O espaço ficou famoso por abrigar importantes eventos culturais, como o Salão de Ala das Letras e das Artes, organizado de 1939 a 1946 pelo jornalista e escritor, Carlos Chiacchio, e do qual participaram nomes como Jorge Amado e Carlos Bastos.

Renovação

Cinqüenta e um anos depois, uma nova e definitiva mudança: Em 1970, durante o governo de Luis Viana Filho, ficou pronto o prédio de cinco andares dos Barris, onde até hoje a Biblioteca Pública da Bahia, também conhecida como Biblioteca Central, funciona de segunda à sexta, das 8 às 21h e aos sábados de 8 até às 12h.

Dos iniciais 3 mil livros do século 19, a instituição passou a ter 720 mil exemplares não só de livro, mas também jornais e revistas. Um acervo raro e valioso visitado por uma média de 12 mil pessoas por mês, entre baianos e pesquisadores de todo o mundo. Há, por exemplo, um dicionário inglês-francês com apenas 2,5 centímetro de altura por 2 centímetro de largura e um livro editado em Veneza em 1581, a obra mais antiga da casa.

Na década de 70 do século passado, a biblioteca passa por uma renovação, ganha serviços como o setor braille e o de documentação e acervo de arte e chega ao século 21 informatizada e com acervo disponível para consultas via web.
“Nosso objetivo é estender a ação na Net também para os periódicos, ampliar a modernização, automatizando o acesso do cidadão ao livro”, conta Ubiratan Castro, diretor da Fundação Pedro Calmon à qual são ligadas as bibliotecas estaduais.

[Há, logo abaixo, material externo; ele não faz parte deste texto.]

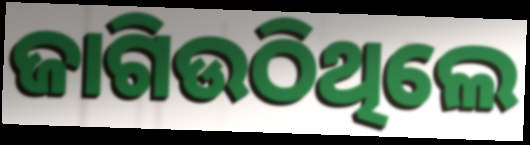
ଜାଗିଉଠିଥିଲେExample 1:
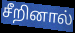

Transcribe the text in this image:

சீறினால்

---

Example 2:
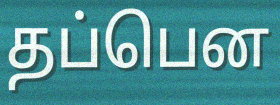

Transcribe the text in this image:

தப்பென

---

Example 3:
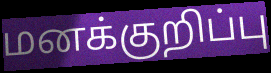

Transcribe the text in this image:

மனக்குறிப்பு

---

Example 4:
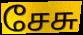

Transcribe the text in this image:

சேசு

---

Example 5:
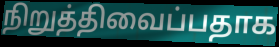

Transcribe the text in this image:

நிறுத்திவைப்பதாக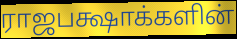
ராஜபக்ஷாக்களின்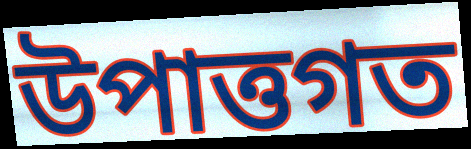
উপাত্তগত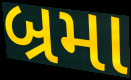
બ્રમાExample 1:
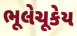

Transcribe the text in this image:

ભૂલેચૂકેય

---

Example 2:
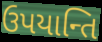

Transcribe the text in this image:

ઉપયાન્તિ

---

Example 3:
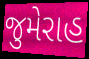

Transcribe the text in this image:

જુમેરાહ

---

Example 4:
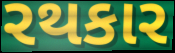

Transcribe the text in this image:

રથકાર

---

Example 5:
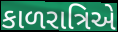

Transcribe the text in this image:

કાળરાત્રિએ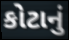
કોટાનુંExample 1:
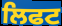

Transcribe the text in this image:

ਲਿਫਟ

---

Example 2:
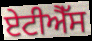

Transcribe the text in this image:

ਏਟੀਐੱਸ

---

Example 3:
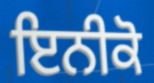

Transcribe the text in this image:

ਇਨੀਕੋ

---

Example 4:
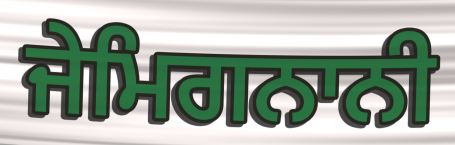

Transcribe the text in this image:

ਜੇਮਿਗਨਾਨੀ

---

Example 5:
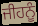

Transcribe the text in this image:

ਜੀਹਨੂੰ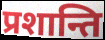
प्रशान्ति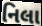
નિલાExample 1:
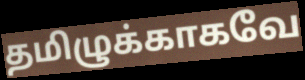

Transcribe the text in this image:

தமிழுக்காகவே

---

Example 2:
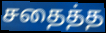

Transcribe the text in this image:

சதைத்த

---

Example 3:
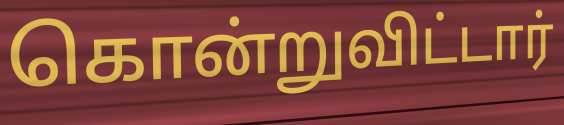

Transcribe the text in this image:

கொன்றுவிட்டார்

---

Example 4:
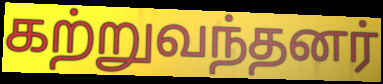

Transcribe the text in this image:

கற்றுவந்தனர்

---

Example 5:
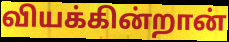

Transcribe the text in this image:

வியக்கின்றான்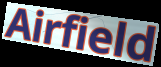
Airfield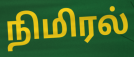
நிமிரல்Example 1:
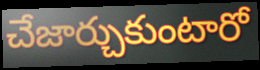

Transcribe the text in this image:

చేజార్చుకుంటారో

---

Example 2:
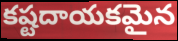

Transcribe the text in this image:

కష్టదాయకమైన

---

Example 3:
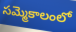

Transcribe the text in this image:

సమ్మెకాలంలో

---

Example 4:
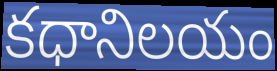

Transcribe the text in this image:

కధానిలయం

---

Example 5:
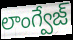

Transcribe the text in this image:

లాంగ్వేజ్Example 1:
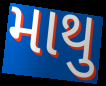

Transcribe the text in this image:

માથુ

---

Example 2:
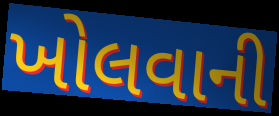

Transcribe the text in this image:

ખોલવાની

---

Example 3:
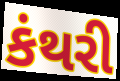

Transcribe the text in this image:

કંથરી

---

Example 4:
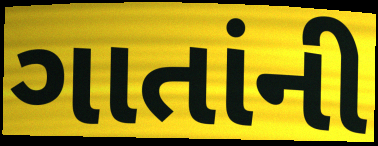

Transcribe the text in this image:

ગાતાંની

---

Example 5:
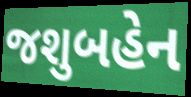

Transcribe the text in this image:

જશુબહેન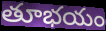
తూభయం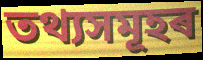
তথ্যসমূহৰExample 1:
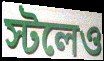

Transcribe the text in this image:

স্টলেও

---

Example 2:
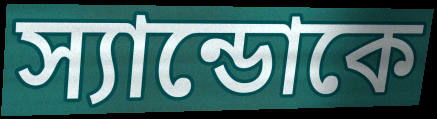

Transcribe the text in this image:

স্যান্ডোকে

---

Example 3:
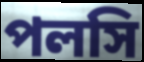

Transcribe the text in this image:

পলসি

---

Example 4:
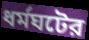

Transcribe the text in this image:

ধর্মঘটের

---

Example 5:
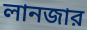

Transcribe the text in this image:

লানজার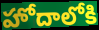
హోదాలోకి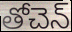
తోచెన్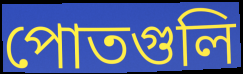
পোতগুলি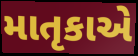
માતૃકાએ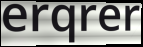
erqrer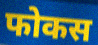
फोकस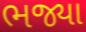
ભજ્યા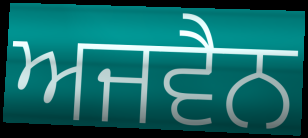
ਅਜਵੈਨ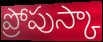
ప్రోపుస్కా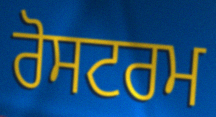
ਰੋਸਟਰਮ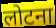
लोटना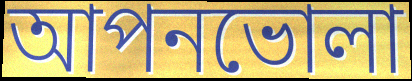
আপনভোলাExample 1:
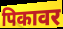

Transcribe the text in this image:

पिकावर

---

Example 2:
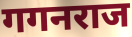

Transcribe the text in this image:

गगनराज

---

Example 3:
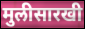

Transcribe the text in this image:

मुलीसारखी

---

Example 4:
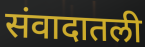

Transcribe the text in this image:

संवादातली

Em estudo pela Secretaria da Cultura, há ainda um projeto de unificação das diversas linguagens culturais abrigadas no prédio como o teatro (Espaço Xisto), cinema (Sala Walter da Silveira), vídeo (Sala Alexandre Robatto) e artes plásticas (Pierre Verger e Xisto Bahia). Seria mais um plus para uma instituição que há 197 anos vem se destacando com grande diferencial para levar conhecimento e cultura para cidadãos baianos e do mundo.